Jewish Activists in Europe Join Forces Against Xenophobia
By Nicci Mowszowski
Community Engagement Fellow, HIAS Europe
Nov 20, 2022
In recent years, Europe has seen an alarming rise in antisemitism. A study published by the European Commission, investigating the effect of the Covid-19 pandemic on online antisemitism between 2020 and 2021, reported a sevenfold increase in French-language antisemitic content on Twitter, Facebook, and Telegram, while the same channels saw a thirteen-fold increase in similar content in German.
The pandemic alone can’t be blamed for this trend. In a 2018 survey of European Jews, the Fundamental Rights Agency found that 89% perceived antisemitism to have increased in their country, while hundreds of respondents identified themselves as victims of antisemitic attacks. According to the survey, one in three European Jews avoid visiting Jewish spaces altogether because of safety concerns.
Antisemitism has worsened at a time when racism and xenophobia against Muslims are on the rise, endangering the lives and livelihoods of refugees, migrants, and asylum-seekers across Europe. Although European Jews and recent migrants and asylum seekers share similar histories and have each experienced various degrees of intolerance, their relationship is often framed by mutual mistrust. Some in the European Jewish community identify with the plight of newcomers — but many others fear Muslim antisemitism driven by views on the Israeli-Palestinian conflict.
In an attempt to improve this vital relationship, 25 Jewish activists and organizers from 17 countries convened in Brussels on October 22 for a networking event under the auspices of the Gishur project, which is funded by the European Commission and coordinated by HIAS Europe with the partnership of CEJI — A Jewish Contribution to an Inclusive Europe — and Paideia, the European Institute of Jewish Studies in Sweden.

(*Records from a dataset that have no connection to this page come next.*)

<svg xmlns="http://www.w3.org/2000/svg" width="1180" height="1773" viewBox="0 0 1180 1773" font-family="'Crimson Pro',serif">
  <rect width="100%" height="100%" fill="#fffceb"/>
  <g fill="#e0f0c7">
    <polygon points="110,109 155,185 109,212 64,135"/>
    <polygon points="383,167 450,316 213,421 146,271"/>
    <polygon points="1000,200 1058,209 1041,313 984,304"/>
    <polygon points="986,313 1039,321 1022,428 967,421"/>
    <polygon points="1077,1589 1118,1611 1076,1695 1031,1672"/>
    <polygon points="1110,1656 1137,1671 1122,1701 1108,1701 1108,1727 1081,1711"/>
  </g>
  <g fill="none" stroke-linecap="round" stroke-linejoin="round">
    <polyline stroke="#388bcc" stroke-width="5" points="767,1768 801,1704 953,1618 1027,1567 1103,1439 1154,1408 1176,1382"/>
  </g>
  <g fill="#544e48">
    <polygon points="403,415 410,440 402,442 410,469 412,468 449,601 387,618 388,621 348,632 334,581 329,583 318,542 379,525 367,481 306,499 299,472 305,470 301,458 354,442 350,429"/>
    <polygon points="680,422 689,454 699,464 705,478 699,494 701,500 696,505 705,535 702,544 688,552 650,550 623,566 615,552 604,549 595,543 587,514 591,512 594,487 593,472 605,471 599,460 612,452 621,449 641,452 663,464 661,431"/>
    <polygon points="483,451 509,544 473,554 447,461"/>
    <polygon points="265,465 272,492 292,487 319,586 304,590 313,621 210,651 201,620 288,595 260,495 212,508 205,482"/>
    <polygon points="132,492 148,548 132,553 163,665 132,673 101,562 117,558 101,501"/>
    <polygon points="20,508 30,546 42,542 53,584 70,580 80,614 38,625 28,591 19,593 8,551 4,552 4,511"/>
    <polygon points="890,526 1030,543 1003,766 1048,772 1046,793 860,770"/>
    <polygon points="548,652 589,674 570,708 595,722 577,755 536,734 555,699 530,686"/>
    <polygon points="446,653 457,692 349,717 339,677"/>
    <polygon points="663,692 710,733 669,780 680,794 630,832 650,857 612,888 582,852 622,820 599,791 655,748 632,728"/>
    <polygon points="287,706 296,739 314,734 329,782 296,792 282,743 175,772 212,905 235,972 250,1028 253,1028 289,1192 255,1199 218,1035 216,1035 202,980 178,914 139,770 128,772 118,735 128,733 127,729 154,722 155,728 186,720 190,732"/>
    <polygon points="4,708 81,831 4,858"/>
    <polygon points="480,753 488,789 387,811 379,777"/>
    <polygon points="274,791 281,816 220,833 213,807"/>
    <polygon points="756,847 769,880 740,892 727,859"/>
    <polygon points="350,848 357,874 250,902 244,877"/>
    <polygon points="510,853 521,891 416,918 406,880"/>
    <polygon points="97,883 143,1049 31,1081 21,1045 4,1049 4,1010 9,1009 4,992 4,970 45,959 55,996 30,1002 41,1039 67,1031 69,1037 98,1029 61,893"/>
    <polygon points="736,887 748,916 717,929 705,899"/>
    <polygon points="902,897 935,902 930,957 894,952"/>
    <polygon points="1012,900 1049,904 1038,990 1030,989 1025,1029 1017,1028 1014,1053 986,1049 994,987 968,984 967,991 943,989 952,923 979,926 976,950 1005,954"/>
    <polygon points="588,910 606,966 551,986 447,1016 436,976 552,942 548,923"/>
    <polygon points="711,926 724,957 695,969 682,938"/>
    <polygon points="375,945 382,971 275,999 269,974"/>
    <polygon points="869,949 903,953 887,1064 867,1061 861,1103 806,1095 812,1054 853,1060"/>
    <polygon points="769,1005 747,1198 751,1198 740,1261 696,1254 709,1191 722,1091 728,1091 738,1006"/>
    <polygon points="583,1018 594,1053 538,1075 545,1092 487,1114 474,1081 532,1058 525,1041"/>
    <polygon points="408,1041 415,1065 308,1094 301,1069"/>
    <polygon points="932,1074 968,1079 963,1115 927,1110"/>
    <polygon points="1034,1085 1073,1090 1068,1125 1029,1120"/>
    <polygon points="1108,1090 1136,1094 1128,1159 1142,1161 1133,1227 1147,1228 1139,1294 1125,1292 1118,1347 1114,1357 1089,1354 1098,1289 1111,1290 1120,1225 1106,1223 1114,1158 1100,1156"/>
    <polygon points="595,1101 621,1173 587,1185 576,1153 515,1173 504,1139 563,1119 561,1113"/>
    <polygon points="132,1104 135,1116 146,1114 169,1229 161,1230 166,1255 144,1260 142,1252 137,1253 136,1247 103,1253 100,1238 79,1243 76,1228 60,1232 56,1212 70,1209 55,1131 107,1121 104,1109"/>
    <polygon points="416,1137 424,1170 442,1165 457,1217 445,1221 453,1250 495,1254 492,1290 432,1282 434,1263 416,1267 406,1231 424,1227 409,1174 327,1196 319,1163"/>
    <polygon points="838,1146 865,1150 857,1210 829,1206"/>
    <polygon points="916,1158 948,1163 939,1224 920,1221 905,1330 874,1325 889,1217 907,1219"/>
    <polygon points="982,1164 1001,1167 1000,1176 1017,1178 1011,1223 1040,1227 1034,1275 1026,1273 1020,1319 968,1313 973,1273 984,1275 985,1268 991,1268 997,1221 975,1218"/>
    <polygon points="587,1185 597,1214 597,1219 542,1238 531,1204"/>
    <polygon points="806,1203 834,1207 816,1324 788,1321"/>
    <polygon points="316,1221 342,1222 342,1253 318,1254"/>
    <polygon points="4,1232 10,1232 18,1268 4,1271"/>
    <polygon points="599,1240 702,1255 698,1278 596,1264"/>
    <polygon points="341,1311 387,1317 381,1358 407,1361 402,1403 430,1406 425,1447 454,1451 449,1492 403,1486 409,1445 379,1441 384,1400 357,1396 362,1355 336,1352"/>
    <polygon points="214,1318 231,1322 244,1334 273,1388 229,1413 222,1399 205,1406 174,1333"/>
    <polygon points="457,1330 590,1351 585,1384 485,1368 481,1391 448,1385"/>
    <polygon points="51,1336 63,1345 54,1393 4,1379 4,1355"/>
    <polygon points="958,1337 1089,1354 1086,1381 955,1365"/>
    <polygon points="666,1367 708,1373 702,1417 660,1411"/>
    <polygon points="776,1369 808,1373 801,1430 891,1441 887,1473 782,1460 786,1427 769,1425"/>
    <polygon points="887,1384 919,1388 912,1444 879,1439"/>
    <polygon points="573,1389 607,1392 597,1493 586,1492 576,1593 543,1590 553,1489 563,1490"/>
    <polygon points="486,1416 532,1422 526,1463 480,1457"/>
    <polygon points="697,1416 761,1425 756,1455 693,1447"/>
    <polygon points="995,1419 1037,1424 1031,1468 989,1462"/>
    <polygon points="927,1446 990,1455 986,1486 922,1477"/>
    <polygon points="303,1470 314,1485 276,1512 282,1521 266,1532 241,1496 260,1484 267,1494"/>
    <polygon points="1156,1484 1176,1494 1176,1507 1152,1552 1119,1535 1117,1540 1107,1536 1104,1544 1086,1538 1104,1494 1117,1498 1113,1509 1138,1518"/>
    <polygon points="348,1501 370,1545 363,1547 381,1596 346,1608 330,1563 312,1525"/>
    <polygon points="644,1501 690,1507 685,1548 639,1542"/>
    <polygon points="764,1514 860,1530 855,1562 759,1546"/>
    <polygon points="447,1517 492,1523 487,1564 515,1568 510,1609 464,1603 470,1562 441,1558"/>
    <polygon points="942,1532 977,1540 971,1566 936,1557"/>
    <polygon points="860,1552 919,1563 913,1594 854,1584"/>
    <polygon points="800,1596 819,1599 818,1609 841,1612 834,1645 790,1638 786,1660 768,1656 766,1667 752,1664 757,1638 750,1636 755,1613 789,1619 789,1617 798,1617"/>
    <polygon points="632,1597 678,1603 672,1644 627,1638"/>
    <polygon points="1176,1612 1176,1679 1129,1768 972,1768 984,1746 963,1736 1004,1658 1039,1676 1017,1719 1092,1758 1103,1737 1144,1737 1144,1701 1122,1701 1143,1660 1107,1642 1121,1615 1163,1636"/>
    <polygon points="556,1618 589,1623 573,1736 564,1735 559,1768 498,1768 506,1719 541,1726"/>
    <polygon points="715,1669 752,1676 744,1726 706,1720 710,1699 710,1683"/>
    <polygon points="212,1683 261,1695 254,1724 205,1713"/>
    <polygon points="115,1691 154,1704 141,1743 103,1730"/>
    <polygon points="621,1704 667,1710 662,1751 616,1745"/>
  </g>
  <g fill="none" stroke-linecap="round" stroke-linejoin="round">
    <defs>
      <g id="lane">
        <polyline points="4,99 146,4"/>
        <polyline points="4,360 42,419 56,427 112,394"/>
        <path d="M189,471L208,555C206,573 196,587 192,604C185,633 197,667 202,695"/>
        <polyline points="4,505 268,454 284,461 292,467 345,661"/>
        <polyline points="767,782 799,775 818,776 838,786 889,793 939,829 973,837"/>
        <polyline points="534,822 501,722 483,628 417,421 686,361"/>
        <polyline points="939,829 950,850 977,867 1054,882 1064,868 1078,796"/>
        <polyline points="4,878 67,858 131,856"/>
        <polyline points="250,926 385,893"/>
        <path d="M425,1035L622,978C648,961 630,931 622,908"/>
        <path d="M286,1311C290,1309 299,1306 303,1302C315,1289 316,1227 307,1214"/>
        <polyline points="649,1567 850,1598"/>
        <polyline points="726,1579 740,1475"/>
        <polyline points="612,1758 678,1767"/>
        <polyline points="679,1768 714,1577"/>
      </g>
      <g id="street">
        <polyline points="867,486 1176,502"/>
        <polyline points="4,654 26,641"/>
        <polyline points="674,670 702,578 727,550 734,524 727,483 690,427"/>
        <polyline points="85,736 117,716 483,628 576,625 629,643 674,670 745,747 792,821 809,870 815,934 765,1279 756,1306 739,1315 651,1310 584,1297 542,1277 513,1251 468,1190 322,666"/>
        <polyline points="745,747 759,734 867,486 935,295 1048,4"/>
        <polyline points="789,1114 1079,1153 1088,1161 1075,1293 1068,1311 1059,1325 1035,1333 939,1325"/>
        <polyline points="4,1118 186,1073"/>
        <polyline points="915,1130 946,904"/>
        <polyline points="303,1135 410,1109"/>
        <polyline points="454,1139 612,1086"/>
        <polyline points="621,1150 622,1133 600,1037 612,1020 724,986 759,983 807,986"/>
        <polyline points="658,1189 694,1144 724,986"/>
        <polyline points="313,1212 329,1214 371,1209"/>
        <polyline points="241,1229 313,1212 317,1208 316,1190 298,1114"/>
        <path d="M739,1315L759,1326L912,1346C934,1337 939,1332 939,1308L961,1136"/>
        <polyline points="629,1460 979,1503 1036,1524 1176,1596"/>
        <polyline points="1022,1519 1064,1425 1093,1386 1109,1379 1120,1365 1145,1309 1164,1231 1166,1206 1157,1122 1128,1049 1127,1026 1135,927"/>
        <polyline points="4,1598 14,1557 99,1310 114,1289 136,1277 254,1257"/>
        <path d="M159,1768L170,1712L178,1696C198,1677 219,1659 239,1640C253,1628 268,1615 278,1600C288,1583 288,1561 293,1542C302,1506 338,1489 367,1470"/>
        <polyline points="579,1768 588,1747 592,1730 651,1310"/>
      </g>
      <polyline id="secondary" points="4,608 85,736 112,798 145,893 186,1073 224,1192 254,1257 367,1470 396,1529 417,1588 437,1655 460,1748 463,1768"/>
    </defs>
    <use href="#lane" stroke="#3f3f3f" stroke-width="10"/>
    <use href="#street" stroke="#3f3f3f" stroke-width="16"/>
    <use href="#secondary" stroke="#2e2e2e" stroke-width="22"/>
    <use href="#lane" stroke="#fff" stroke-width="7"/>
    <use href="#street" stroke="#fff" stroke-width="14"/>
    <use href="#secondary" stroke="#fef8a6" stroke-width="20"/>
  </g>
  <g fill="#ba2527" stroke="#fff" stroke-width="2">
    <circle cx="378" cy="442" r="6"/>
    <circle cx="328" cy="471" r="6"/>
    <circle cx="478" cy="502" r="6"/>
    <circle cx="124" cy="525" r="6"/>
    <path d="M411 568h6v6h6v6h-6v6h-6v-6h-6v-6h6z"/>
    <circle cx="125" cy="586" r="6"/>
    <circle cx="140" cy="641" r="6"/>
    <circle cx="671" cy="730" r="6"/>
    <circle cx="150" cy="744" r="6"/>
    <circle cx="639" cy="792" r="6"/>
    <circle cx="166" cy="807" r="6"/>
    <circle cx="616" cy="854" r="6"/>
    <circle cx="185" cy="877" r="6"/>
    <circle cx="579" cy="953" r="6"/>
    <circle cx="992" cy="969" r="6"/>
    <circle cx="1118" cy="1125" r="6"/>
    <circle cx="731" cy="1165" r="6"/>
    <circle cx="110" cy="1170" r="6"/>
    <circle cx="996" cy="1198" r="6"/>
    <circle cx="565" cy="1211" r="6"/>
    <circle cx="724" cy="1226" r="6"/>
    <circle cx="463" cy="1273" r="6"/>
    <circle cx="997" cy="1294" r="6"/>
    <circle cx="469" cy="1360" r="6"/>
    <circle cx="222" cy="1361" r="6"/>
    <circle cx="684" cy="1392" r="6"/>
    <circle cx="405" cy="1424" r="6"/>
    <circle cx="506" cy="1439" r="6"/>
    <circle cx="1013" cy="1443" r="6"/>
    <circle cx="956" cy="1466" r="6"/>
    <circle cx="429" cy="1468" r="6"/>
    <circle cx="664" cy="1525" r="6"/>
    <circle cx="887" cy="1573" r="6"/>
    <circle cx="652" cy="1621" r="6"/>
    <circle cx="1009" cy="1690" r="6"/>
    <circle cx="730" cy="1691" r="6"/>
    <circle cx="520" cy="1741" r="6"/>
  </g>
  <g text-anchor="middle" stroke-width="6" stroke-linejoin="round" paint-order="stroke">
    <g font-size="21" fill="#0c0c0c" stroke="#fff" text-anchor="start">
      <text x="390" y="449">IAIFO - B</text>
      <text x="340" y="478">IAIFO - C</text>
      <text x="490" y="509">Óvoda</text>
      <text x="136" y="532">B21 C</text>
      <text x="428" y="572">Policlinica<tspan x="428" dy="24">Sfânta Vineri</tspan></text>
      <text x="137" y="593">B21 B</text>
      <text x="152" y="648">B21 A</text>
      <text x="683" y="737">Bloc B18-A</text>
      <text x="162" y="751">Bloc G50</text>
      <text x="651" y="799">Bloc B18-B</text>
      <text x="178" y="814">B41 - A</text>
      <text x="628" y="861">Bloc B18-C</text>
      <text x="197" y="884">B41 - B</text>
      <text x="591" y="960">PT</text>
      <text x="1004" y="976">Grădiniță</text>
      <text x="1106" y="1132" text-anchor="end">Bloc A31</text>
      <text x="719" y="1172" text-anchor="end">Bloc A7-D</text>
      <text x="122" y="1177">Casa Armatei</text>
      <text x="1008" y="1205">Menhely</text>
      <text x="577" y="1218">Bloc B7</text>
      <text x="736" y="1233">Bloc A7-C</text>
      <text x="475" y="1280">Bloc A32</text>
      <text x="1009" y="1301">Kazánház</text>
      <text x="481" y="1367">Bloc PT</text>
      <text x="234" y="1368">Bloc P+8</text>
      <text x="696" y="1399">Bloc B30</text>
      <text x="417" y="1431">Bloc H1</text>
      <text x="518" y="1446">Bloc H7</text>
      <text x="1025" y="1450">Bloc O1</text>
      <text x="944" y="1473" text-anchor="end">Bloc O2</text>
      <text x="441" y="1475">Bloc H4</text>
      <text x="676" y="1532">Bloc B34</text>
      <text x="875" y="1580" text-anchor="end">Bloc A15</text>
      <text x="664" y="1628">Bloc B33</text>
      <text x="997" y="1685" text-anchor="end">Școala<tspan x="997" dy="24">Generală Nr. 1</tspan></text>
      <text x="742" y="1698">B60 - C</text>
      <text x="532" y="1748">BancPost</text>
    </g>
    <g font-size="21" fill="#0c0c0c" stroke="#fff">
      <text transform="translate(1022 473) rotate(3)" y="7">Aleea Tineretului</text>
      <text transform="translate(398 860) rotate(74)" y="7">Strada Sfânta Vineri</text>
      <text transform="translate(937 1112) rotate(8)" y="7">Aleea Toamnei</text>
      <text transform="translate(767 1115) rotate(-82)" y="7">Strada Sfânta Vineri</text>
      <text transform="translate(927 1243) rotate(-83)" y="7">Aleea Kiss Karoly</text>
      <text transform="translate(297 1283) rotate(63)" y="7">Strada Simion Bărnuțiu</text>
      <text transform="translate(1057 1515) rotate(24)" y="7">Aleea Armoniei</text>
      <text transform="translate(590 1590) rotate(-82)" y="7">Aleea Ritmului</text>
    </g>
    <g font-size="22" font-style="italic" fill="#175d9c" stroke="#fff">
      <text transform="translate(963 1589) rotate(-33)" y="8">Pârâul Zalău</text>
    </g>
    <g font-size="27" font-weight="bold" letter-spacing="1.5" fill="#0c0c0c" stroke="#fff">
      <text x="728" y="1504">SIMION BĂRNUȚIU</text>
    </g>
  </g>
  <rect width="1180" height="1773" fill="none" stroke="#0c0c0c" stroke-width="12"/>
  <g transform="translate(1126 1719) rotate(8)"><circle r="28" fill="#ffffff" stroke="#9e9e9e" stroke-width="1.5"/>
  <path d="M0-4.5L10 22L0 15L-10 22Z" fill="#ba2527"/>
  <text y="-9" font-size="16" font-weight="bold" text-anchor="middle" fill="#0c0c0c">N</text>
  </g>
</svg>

Gishur empowers European Jewish activists to promote inclusion and outreach in migrant communities. Doing so not only fuels a dialogue on antisemitism that transcends faith and culture, but also builds mutual trust among neighboring communities who have shared interests at stake.
Antisemitism has worsened at a time when racism and xenophobia against Muslims are on the rise
At the three-day seminar in Brussels, activists participated in a series of training and coalition-building activities with the goal of formalizing a European-wide network against xenophobia and for inclusion. One session at the European Parliament was led by Sergey Lagodinsky, a member of the European Parliament, whose commitment to fighting xenophobia and racism stems from his experience emigrating from Russia to Germany as a teenager. He said that Jewish activists “empathize with others because we know from our long history what it’s like to be the ‘other’… we are at the epicenter of this debate.”
During Lagodinsky’s panel discussion, which was moderated by Robin Sclafani, the director of CEJI — and included Ilan Cohn, director of HIAS Europe; Giuliana Benedetto, policy officer at the European Commission; and Adriana Costa Santos from La Platforme Citoyenne — panelists addressed the ripple effects of activists’ grassroots work at every level as well as the possibilities for activists to link their diverse advocacy efforts to European-wide initiatives. In discussing the symbiotic relationship between local activists and European institutions, Benedetto described the instrumental role that HIAS’s activism and engagement has already played in shaping policy. The commission has “worked closely with HIAS on developing guidelines for welcoming Ukrainian refugees, especially on the role of host communities,” she said.
HIAS Europe Director Ilan Cohn reflected on the impact of the seminar, explaining that “although the Jewish movement in support of refugees in Europe is not yet mainstream, today’s meeting at the European Parliament and the launch of the Activists’ Network show that the combined initiatives of individual Jewish activists can have a real impact on the role of Jewish communities in welcoming refugees as well as their local integration.”
Evidence suggests that activists are making significant progress: Interfaith events have cropped up across Europe. In Barcelona, community members from Mozaika welcomed Christian and Muslim neighbors to a Passover Seder in the historic Jewish quarter, while in Mińsk Mazowiecki, a city in eastern Poland where Jews had made up 40% of inhabitants before World War II, community members invited new residents to a Shabbat dinner where they shared stories about Jewish contributions to the city.
Summit participant Jesse Pilz, a Brussels-based Emerson fellow with StandWithUs, came away from the gathering with a fresh appreciation for Gishur’s mission. “I’m inspired by the level of creativity and amount of engagement in these workshops,” he said. “It’s an opportunity to focus on the individual projects that we take part in as well as being able to find ways in which our work can come together both within the European Jewish community and with our interfaith collaborations as well.”